> _Listed records_:

╭──

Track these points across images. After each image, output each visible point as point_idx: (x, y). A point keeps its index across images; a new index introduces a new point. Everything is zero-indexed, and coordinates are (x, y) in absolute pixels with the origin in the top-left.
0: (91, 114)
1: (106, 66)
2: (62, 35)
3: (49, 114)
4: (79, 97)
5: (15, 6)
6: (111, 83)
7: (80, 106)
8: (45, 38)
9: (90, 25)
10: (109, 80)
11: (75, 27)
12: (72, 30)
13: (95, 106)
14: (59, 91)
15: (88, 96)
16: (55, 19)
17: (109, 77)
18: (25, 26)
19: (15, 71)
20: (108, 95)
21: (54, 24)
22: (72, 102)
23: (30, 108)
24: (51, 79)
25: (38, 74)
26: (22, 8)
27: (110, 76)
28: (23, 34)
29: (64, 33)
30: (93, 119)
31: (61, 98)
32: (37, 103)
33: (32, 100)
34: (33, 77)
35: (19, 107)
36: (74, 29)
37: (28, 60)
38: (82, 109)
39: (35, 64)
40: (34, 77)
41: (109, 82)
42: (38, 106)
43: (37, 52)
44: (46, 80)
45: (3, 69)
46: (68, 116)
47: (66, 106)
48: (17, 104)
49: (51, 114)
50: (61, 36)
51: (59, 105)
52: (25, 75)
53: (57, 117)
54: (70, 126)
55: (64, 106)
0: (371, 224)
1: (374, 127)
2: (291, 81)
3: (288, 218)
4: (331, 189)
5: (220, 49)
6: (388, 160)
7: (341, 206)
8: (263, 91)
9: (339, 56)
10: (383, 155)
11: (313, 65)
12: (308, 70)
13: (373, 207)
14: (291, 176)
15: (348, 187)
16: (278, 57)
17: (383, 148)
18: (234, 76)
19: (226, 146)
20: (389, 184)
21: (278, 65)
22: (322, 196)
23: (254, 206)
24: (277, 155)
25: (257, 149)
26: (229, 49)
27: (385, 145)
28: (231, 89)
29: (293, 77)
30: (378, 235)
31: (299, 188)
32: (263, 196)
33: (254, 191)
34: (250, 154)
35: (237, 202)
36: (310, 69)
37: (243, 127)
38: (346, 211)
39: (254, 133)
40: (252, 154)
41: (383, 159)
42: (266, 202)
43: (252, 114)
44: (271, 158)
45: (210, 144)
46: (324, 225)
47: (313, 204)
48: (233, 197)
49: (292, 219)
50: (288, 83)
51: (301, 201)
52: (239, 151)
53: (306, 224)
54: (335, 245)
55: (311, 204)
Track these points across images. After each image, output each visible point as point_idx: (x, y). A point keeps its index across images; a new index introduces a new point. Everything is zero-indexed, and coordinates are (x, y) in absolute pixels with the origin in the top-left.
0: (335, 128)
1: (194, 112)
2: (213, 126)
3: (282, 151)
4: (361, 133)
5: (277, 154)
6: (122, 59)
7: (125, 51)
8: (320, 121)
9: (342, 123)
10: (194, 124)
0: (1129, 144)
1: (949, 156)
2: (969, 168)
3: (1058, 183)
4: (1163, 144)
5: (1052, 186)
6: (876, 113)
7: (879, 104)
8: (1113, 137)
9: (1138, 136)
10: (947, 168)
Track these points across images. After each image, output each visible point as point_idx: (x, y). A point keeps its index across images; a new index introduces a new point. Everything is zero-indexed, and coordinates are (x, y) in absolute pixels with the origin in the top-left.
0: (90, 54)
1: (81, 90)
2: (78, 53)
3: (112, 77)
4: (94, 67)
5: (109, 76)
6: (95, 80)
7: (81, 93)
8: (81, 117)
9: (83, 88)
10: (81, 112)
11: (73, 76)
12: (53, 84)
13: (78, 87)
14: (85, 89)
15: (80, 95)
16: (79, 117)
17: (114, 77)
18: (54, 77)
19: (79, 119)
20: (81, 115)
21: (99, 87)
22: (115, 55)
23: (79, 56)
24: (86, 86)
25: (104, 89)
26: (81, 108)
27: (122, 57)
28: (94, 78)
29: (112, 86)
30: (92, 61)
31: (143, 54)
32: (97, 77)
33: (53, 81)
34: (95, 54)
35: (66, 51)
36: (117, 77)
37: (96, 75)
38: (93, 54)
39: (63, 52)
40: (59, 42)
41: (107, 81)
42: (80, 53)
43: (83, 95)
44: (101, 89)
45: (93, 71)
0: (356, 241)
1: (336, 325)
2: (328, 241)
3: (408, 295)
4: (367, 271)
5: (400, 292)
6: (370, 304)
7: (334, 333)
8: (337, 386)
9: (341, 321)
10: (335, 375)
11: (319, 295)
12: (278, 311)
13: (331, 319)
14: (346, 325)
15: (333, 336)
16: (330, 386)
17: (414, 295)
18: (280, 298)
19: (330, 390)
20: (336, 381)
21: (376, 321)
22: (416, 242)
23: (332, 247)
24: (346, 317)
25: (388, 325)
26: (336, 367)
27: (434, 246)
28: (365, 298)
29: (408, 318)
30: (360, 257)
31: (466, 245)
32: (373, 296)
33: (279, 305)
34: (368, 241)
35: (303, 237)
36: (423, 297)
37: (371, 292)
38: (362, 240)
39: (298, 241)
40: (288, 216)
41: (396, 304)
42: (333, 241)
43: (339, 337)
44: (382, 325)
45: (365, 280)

╰──

> _Problem description_: Here the job is to transcribe the lines from the first line of the data through the line containing "17: (109, 77)", inclusive, exactly and with nothing else.

> _Exercise response_:
Track these points across images. After each image, output each visible point as point_idx: (x, y). A point keeps its index across images; a new index introduces a new point. Everything is zero-indexed, and coordinates are (x, y) in absolute pixels with the origin in the top-left.
0: (91, 114)
1: (106, 66)
2: (62, 35)
3: (49, 114)
4: (79, 97)
5: (15, 6)
6: (111, 83)
7: (80, 106)
8: (45, 38)
9: (90, 25)
10: (109, 80)
11: (75, 27)
12: (72, 30)
13: (95, 106)
14: (59, 91)
15: (88, 96)
16: (55, 19)
17: (109, 77)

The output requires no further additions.